Our job was to take samples of various things that had been exposed
to radiation back to England together with a team of 'boffins'
who had been associated with the test. Every morning before take-off
the boffins would go around the cargo with a Geiger counter to
see how 'hot' it was in other words if the radioactivity
was within safe limits. Thank goodness Murphy didn't tinker with
that lot!
He did have one little go at me though while in Australia.
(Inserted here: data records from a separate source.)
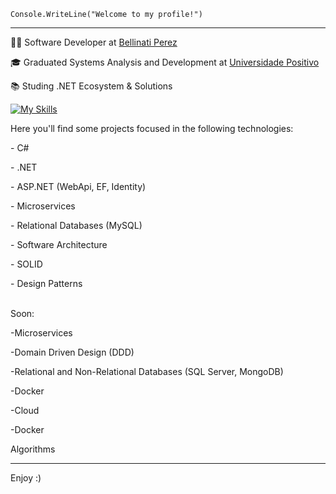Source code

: <code>Console.WriteLine("Welcome to my profile!")</code>
<hr>

<p>👨‍💻 Software Developer at <a href="https://www.bellinatiperez.com.br/" target="blank_">Bellinati Perez</a></p>
<p>🎓 Graduated Systems Analysis and Development at <a href="https://www.up.edu.br/" target="blank_">Universidade Positivo</a></p>
<p>📚 Studing .NET Ecosystem & Solutions</p>

[![My Skills](https://skillicons.dev/icons?i=cs,angular,dotnet,mysql,ts,visualstudio,git)](https://skillicons.dev)

Here you'll find some projects focused in the following technologies:
<p>- C#</p> 
<p>- .NET</p> 
<p>- ASP.NET (WebApi, EF, Identity)</p>
<p>- Microservices</p>
<p>- Relational Databases (MySQL)</p>
<p>- Software Architecture</p>
<p>- SOLID</p>
<p>- Design Patterns</p>

<br>
Soon:
<p> -Microservices</p>
<p> -Domain Driven Design (DDD)</p>
<p> -Relational and Non-Relational Databases (SQL Server, MongoDB)</p>
<p> -Docker</p>
<p> -Cloud</p>
<p> -Docker</p>
<p>Algorithms</p>
<hr>



Enjoy :)
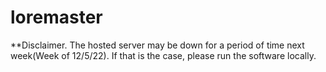 # loremaster
 
**Disclaimer. The hosted server may be down for a period of time next week(Week of 12/5/22). If that is the case, please run the software locally. 


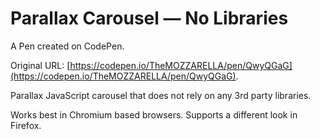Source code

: # Parallax Carousel — No Libraries

A Pen created on CodePen.

Original URL: [https://codepen.io/TheMOZZARELLA/pen/QwyQGaG](https://codepen.io/TheMOZZARELLA/pen/QwyQGaG).

Parallax JavaScript carousel that does not rely on any 3rd party libraries.

Works best in Chromium based browsers. Supports a different look in Firefox.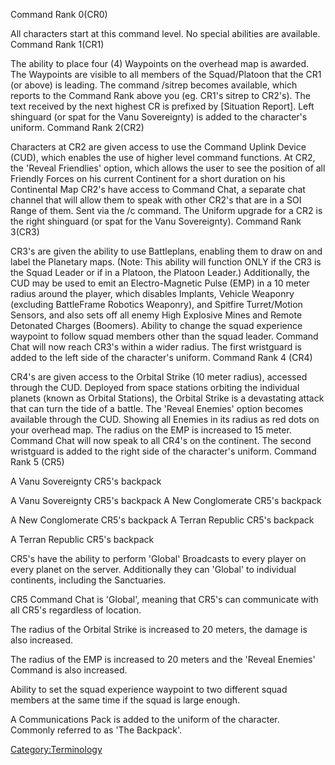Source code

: Command Rank 0(CR0)

All characters start at this command level. No special abilities are
available. Command Rank 1(CR1)

The ability to place four (4) Waypoints on the overhead map is awarded.
The Waypoints are visible to all members of the Squad/Platoon that the
CR1 (or above) is leading. The command /sitrep becomes available, which
reports to the Command Rank above you (eg. CR1's sitrep to CR2's). The
text received by the next highest CR is prefixed by \[Situation
Report\]. Left shinguard (or spat for the Vanu Sovereignty) is added to
the character's uniform. Command Rank 2(CR2)

Characters at CR2 are given access to use the Command Uplink Device
(CUD), which enables the use of higher level command functions. At CR2,
the 'Reveal Friendlies' option, which allows the user to see the
position of all Friendly Forces on his current Continent for a short
duration on his Continental Map CR2's have access to Command Chat, a
separate chat channel that will allow them to speak with other CR2's
that are in a SOI Range of them. Sent via the /c command. The Uniform
upgrade for a CR2 is the right shinguard (or spat for the Vanu
Sovereignty). Command Rank 3(CR3)

CR3's are given the ability to use Battleplans, enabling them to draw on
and label the Planetary maps. (Note: This ability will function ONLY if
the CR3 is the Squad Leader or if in a Platoon, the Platoon Leader.)
Additionally, the CUD may be used to emit an Electro-Magnetic Pulse
(EMP) in a 10 meter radius around the player, which disables Implants,
Vehicle Weaponry (excluding BattleFrame Robotics Weaponry), and Spitfire
Turret/Motion Sensors, and also sets off all enemy High Explosive Mines
and Remote Detonated Charges (Boomers). Ability to change the squad
experience waypoint to follow squad members other than the squad leader.
Command Chat will now reach CR3's within a wider radius. The first
wristguard is added to the left side of the character's uniform. Command
Rank 4 (CR4)

CR4's are given access to the Orbital Strike (10 meter radius), accessed
through the CUD. Deployed from space stations orbiting the individual
planets (known as Orbital Stations), the Orbital Strike is a devastating
attack that can turn the tide of a battle. The 'Reveal Enemies' option
becomes available through the CUD. Showing all Enemies in its radius as
red dots on your overhead map. The radius on the EMP is increased to 15
meter. Command Chat will now speak to all CR4's on the continent. The
second wristguard is added to the right side of the character's uniform.
Command Rank 5 (CR5)

A Vanu Sovereignty CR5's backpack

A Vanu Sovereignty CR5's backpack A New Conglomerate CR5's backpack

A New Conglomerate CR5's backpack A Terran Republic CR5's backpack

A Terran Republic CR5's backpack

CR5's have the ability to perform 'Global' Broadcasts to every player on
every planet on the server. Additionally they can 'Global' to individual
continents, including the Sanctuaries.

CR5 Command Chat is 'Global', meaning that CR5's can communicate with
all CR5's regardless of location.

The radius of the Orbital Strike is increased to 20 meters, the damage
is also increased.

The radius of the EMP is increased to 20 meters and the 'Reveal Enemies'
Command is also increased.

Ability to set the squad experience waypoint to two different squad
members at the same time if the squad is large enough.

A Communications Pack is added to the uniform of the character. Commonly
referred to as 'The Backpack'.

[Category:Terminology](/Category:Terminology "wikilink")

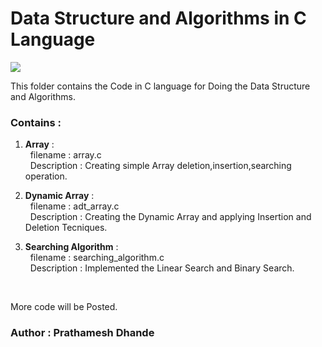 # Data Structure and Algorithms in C Language

![](https://img.shields.io/badge/language-C-blue?style=flat-square&logo=c)

<p align='left'>
This folder contains the Code in C language for Doing the Data Structure and Algorithms.
</p>

### Contains : </br>
1. **Array** : </br>
&nbsp; filename : array.c </br>
&nbsp; Description : Creating simple Array deletion,insertion,searching operation.

2. **Dynamic Array** : </br>
&nbsp; filename : adt_array.c </br>
&nbsp; Description : Creating the Dynamic Array and applying Insertion and Deletion Tecniques.

3. **Searching Algorithm** :</br>
&nbsp; filename : searching_algorithm.c </br>
&nbsp; Description : Implemented the Linear Search and Binary Search.
</br>

More code will be Posted.

### Author : Prathamesh Dhande
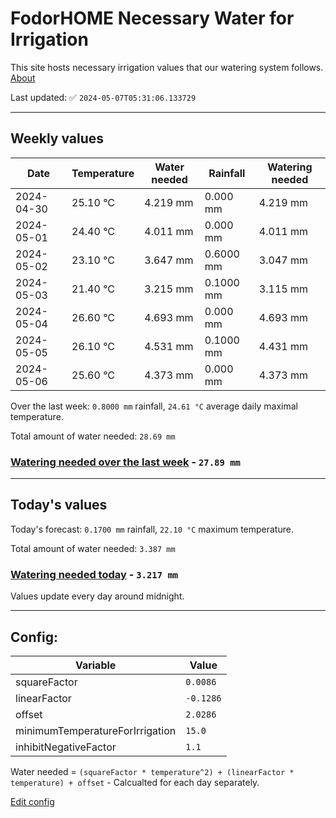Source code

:# FodorHOME Necessary Water for Irrigation

This site hosts necessary irrigation values that our watering system follows. [About](https://github.com/redyau/irrigation)

Last updated: ✅ `2024-05-07T05:31:06.133729`

---

## Weekly values

| Date | Temperature | Water needed | Rainfall | Watering needed |
|-----|-----|-----|-----|-----|
| 2024-04-30 | 25.10 °C | 4.219 mm | 0.000 mm | 4.219 mm |
| 2024-05-01 | 24.40 °C | 4.011 mm | 0.000 mm | 4.011 mm |
| 2024-05-02 | 23.10 °C | 3.647 mm | 0.6000 mm | 3.047 mm |
| 2024-05-03 | 21.40 °C | 3.215 mm | 0.1000 mm | 3.115 mm |
| 2024-05-04 | 26.60 °C | 4.693 mm | 0.000 mm | 4.693 mm |
| 2024-05-05 | 26.10 °C | 4.531 mm | 0.1000 mm | 4.431 mm |
| 2024-05-06 | 25.60 °C | 4.373 mm | 0.000 mm | 4.373 mm |


Over the last week: `0.8000 mm` rainfall, `24.61 °C` average daily maximal temperature.

Total amount of water needed: `28.69 mm`

### [Watering needed over the last week](lastweek.txt) - `27.89 mm`

---

## Today's values

Today's forecast: `0.1700 mm` rainfall, `22.10 °C` maximum temperature.

Total amount of water needed: `3.387 mm`

### [Watering needed today](today.txt) - `3.217 mm`

Values update every day around midnight.

---

## Config:

| Variable | Value |
|-----|-----|
| squareFactor | `0.0086` |
| linearFactor | `-0.1286` |
| offset | `2.0286` |
| minimumTemperatureForIrrigation | `15.0` |
| inhibitNegativeFactor | `1.1` |

Water needed = `(squareFactor * temperature^2) + (linearFactor * temperature) + offset` - Calcualted for each day separately.

[Edit config](https://github.com/RedyAu/irrigation/edit/main/config.json)
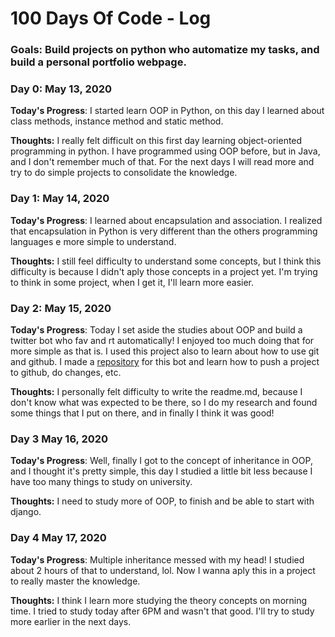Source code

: # 100 Days Of Code - Log

### Goals: Build projects on python who automatize my tasks, and build a personal portfolio webpage.

### Day 0: May 13, 2020

**Today's Progress**: I started learn OOP in Python, on this day I learned about class methods, instance method and static method. 

**Thoughts:** I really felt difficult on this first day learning object-oriented programming in python. I have programmed using OOP before, but in Java, and I don't remember much of that. For the next days I will read more and try to do simple projects to consolidate the knowledge.

### Day 1: May 14, 2020

**Today's Progress**: I learned about encapsulation and association. I realized that encapsulation in Python is very different than the others programming languages e more simple to understand. 

**Thoughts:** I still feel difficulty to understand some concepts, but I think this difficulty is because I didn't aply those concepts in a project yet. I'm trying to think in some project, when I get it, I'll learn more easier.

### Day 2: May 15, 2020

**Today's Progress**: Today I set aside the studies about OOP and build a twitter bot who fav and rt automatically! I enjoyed too much doing that for more simple as that is. I used this project also to learn about how to use git and github. I made a [repository](https://github.com/tiagod3p/twitter-bot) for this bot and learn how to push a project to github, do changes, etc.

**Thoughts:** I personally felt difficulty to write the readme.md, because I don't know what was expected to be there, so I do my research and found some things that I put on there, and in finally I think it was good!

### Day 3 May 16, 2020

**Today's Progress**: Well, finally I got to the concept of inheritance in OOP, and I thought it's pretty simple, this day I studied a little bit less because I have too many things to study on university.

**Thoughts:** I need to study more of OOP, to finish and be able to start with django.

### Day 4 May 17, 2020

**Today's Progress**: Multiple inheritance messed with my head! I studied about 2 hours of that to understand,  lol. Now I wanna aply this in a project to really master the knowledge.

**Thoughts:** I think I learn more studying the theory concepts on morning time. I tried to study today after 6PM and wasn't that good. I'll try to study more earlier in the next days.





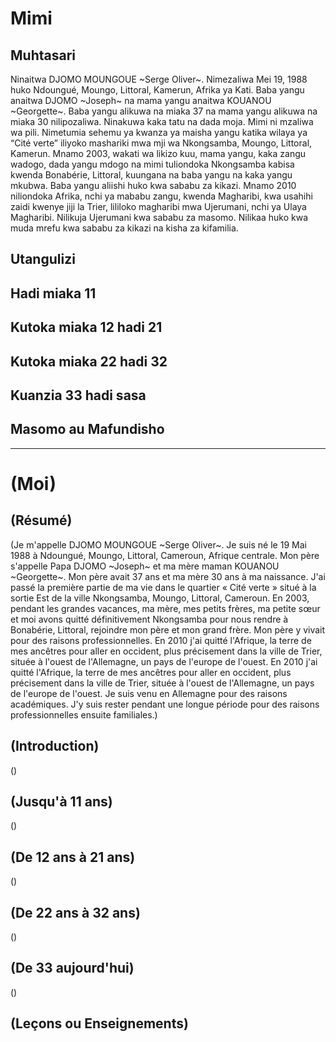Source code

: # Mimi

## Muhtasari
Ninaitwa DJOMO MOUNGOUE ~Serge Oliver~. Nimezaliwa Mei 19, 1988 huko Ndoungué, Moungo, Littoral, Kamerun, Afrika ya Kati. Baba yangu anaitwa DJOMO ~Joseph~ na mama yangu anaitwa KOUANOU ~Georgette~. Baba yangu alikuwa na miaka 37 na mama yangu alikuwa na miaka 30 nilipozaliwa. Ninakuwa kaka tatu na dada moja. Mimi ni mzaliwa wa pili. Nimetumia sehemu ya kwanza ya maisha yangu katika wilaya ya “Cité verte” iliyoko mashariki mwa mji wa Nkongsamba, Moungo, Littoral, Kamerun. Mnamo 2003, wakati wa likizo kuu, mama yangu, kaka zangu wadogo, dada yangu mdogo na mimi tuliondoka Nkongsamba kabisa kwenda Bonabérie, Littoral, kuungana na baba yangu na kaka yangu mkubwa. Baba yangu aliishi huko kwa sababu za kikazi. Mnamo 2010 niliondoka Afrika, nchi ya mababu zangu, kwenda Magharibi, kwa usahihi zaidi kwenye jiji la Trier, lililoko magharibi mwa Ujerumani, nchi ya Ulaya Magharibi. Nilikuja Ujerumani kwa sababu za masomo. Nilikaa huko kwa muda mrefu kwa sababu za kikazi na kisha za kifamilia.

## Utangulizi

## Hadi miaka 11

## Kutoka miaka 12 hadi 21

## Kutoka miaka 22 hadi 32

## Kuanzia 33 hadi sasa 

## Masomo au Mafundisho

---

# (Moi)

## (Résumé)
(Je m'appelle DJOMO MOUNGOUE ~Serge Oliver~. Je suis né le 19 Mai 1988 à Ndoungué, Moungo, Littoral, Cameroun, Afrique centrale. Mon père s'appelle Papa DJOMO ~Joseph~ et ma mère maman KOUANOU ~Georgette~. Mon père avait 37 ans et ma mère 30 ans à ma naissance. J'ai passé la première partie de ma vie dans le quartier « Cité verte » situé à la sortie Est de la ville Nkongsamba, Moungo, Littoral, Cameroun. En 2003, pendant les grandes vacances, ma mère, mes petits frères, ma petite sœur et moi avons quitté définitivement Nkongsamba pour nous rendre à Bonabérie, Littoral, rejoindre mon père et mon grand frère. Mon père y vivait pour des raisons professionnelles. En 2010 j'ai quitté l'Afrique, la terre de mes ancêtres pour aller en occident, plus précisement dans la ville de Trier, située à l'ouest de l'Allemagne, un pays de l'europe de l'ouest. En 2010 j'ai quitté l'Afrique, la terre de mes ancêtres pour aller en occident, plus précisement dans la ville de Trier, située à l'ouest de l'Allemagne, un pays de l'europe de l'ouest. Je suis venu en Allemagne pour des raisons académiques. J'y suis rester pendant une longue période pour des raisons professionnelles ensuite familiales.)

## (Introduction)
()

## (Jusqu'à 11 ans)
()

## (De 12 ans à 21 ans)
()

## (De 22 ans à 32 ans)
()

## (De 33 aujourd'hui) 
()

## (Leçons ou Enseignements)
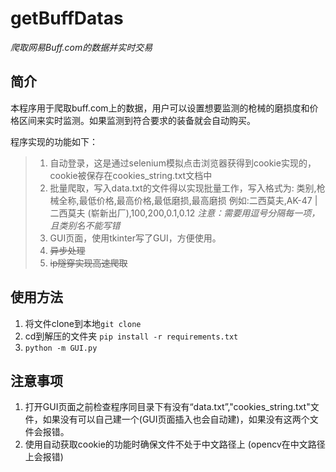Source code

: # getBuffDatas
_爬取网易Buff.com的数据并实时交易_

## 简介
本程序用于爬取buff.com上的数据，用户可以设置想要监测的枪械的磨损度和价格区间来实时监测。如果监测到符合要求的装备就会自动购买。

程序实现的功能如下：
>1. 自动登录，这是通过selenium模拟点击浏览器获得到cookie实现的，cookie被保存在cookies_string.txt文档中
>2. 批量爬取，写入data.txt的文件得以实现批量工作，写入格式为: 类别,枪械全称,最低价格,最高价格,最低磨损,最高磨损 例如:二西莫夫,AK-47 | 二西莫夫 (崭新出厂),100,200,0.1,0.12 *注意：需要用逗号分隔每一项，且类别名不能写错*
>3. GUI页面，使用tkinter写了GUI，方便使用。
>4. ~~异步处理~~
>5. ~~ip隧穿实现高速爬取~~


## 使用方法

1. 将文件clone到本地`git clone`
2. cd到解压的文件夹 `pip install -r requirements.txt`
3. `python -m GUI.py`

## 注意事项
1. 打开GUI页面之前检查程序同目录下有没有“data.txt”,"cookies_string.txt"文件，如果没有可以自己建一个(GUI页面插入也会自动建)，如果没有这两个文件会报错。
2. 使用自动获取cookie的功能时确保文件不处于中文路径上 (opencv在中文路径上会报错)
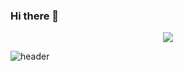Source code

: ### Hi there 👋

<p align="center">
  <img src="https://capsule-render.vercel.app/api?text=Hello!&animation=fadeIn"/>
</p>

![header](https://capsule-render.vercel.app/api?text=capsule_render&animation=fadeIn)

<!--
**msaggu204/msaggu204** is a ✨ _special_ ✨ repository because its `README.md` (this file) appears on your GitHub profile.

Here are some ideas to get you started:

- 🔭 I’m currently working on ...
- 🌱 I’m currently learning ...
- 👯 I’m looking to collaborate on ...
- 🤔 I’m looking for help with ...
- 💬 Ask me about ...
- 📫 How to reach me: ...
- 😄 Pronouns: ...
- ⚡ Fun fact: ...
-->
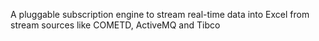 A pluggable subscription engine to stream real-time data into Excel from stream sources like COMETD, ActiveMQ and Tibco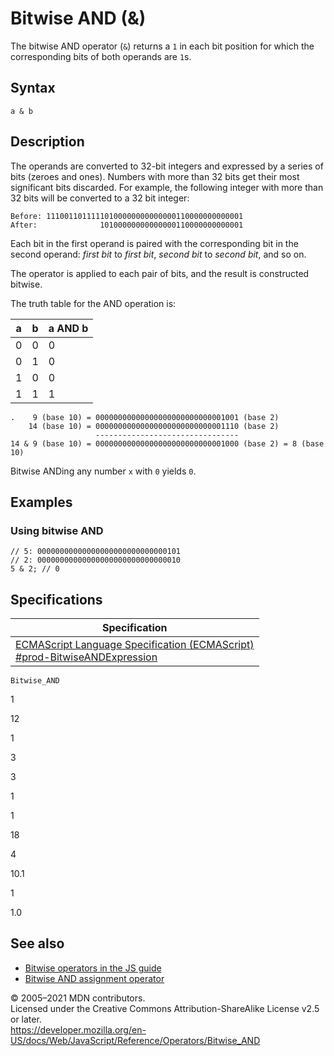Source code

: Bitwise AND (&)
===============

The bitwise AND operator (`&`) returns a `1` in each bit position for which the corresponding bits of both operands are `1`s.

Syntax
------

    a & b

Description
-----------

The operands are converted to 32-bit integers and expressed by a series of bits (zeroes and ones). Numbers with more than 32 bits get their most significant bits discarded. For example, the following integer with more than 32 bits will be converted to a 32 bit integer:

    Before: 11100110111110100000000000000110000000000001
    After:              10100000000000000110000000000001

Each bit in the first operand is paired with the corresponding bit in the second operand: *first bit* to *first bit*, *second bit* to *second bit*, and so on.

The operator is applied to each pair of bits, and the result is constructed bitwise.

The truth table for the AND operation is:

<table><thead><tr class="header"><th>a</th><th>b</th><th>a AND b</th></tr></thead><tbody><tr class="odd"><td>0</td><td>0</td><td>0</td></tr><tr class="even"><td>0</td><td>1</td><td>0</td></tr><tr class="odd"><td>1</td><td>0</td><td>0</td></tr><tr class="even"><td>1</td><td>1</td><td>1</td></tr></tbody></table>

    .    9 (base 10) = 00000000000000000000000000001001 (base 2)
        14 (base 10) = 00000000000000000000000000001110 (base 2)
                       --------------------------------
    14 & 9 (base 10) = 00000000000000000000000000001000 (base 2) = 8 (base 10)

Bitwise ANDing any number `x` with `0` yields `0`.

Examples
--------

### Using bitwise AND

    // 5: 00000000000000000000000000000101
    // 2: 00000000000000000000000000000010
    5 & 2; // 0

Specifications
--------------

<table><thead><tr class="header"><th>Specification</th></tr></thead><tbody><tr class="odd"><td><a href="https://tc39.es/ecma262/#prod-BitwiseANDExpression">ECMAScript Language Specification (ECMAScript)<br />
<span class="small">#prod-BitwiseANDExpression</span></a></td></tr></tbody></table>

`Bitwise_AND`

1

12

1

3

3

1

1

18

4

10.1

1

1.0

See also
--------

-   [Bitwise operators in the JS guide](https://developer.mozilla.org/en-US/docs/Web/JavaScript/Guide/Expressions_and_Operators#bitwise)
-   [Bitwise AND assignment operator](bitwise_and_assignment)

© 2005–2021 MDN contributors.  
Licensed under the Creative Commons Attribution-ShareAlike License v2.5 or later.  
<a href="https://developer.mozilla.org/en-US/docs/Web/JavaScript/Reference/Operators/Bitwise_AND" class="_attribution-link">https://developer.mozilla.org/en-US/docs/Web/JavaScript/Reference/Operators/Bitwise_AND</a>
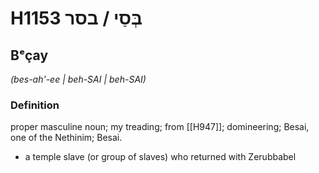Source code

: # H1153 בְּסַי / בסר

## Bᵉçay

_(bes-ah'-ee | beh-SAI | beh-SAI)_

### Definition

proper masculine noun; my treading; from [[H947]]; domineering; Besai, one of the Nethinim; Besai.

- a temple slave (or group of slaves) who returned with Zerubbabel
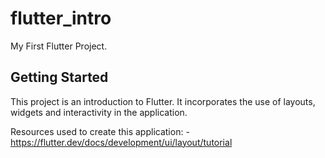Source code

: # flutter_intro

My First Flutter Project.

## Getting Started

This project is an introduction to Flutter.
It incorporates the use of layouts, widgets and interactivity in the application.


Resources used to create this application:
-https://flutter.dev/docs/development/ui/layout/tutorial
I
had gone to the aeroplane on my own to do some checks one afternoon
while at Woomera on the way back to England and, when I had finished,
pulled the ladder up that was used to get into the aircraft when
there were no steps around. I did this for security, and I then
dropped to the ground by hanging on to the lip of the doorway
and then letting go. Unfortunately I was wearing a signet ring
and this caught on the lip and left me suspended by one finger.
Quite painful! I was never able to make that ring perfectly round
again after that.
During my time with Transport Command I had flown close to two
thousand hours but eventually I decided to apply for an instructing
position back at Dishforth. While this gave me more time at home
with Vi and Chris, it meant flying constantly with trainee crews
and the stress eventually got to my stomach and I developed a
sort of pre-ulcer condition that saw me out in 'civvy-street'
without much in the way of qualifications for a 'proper' job.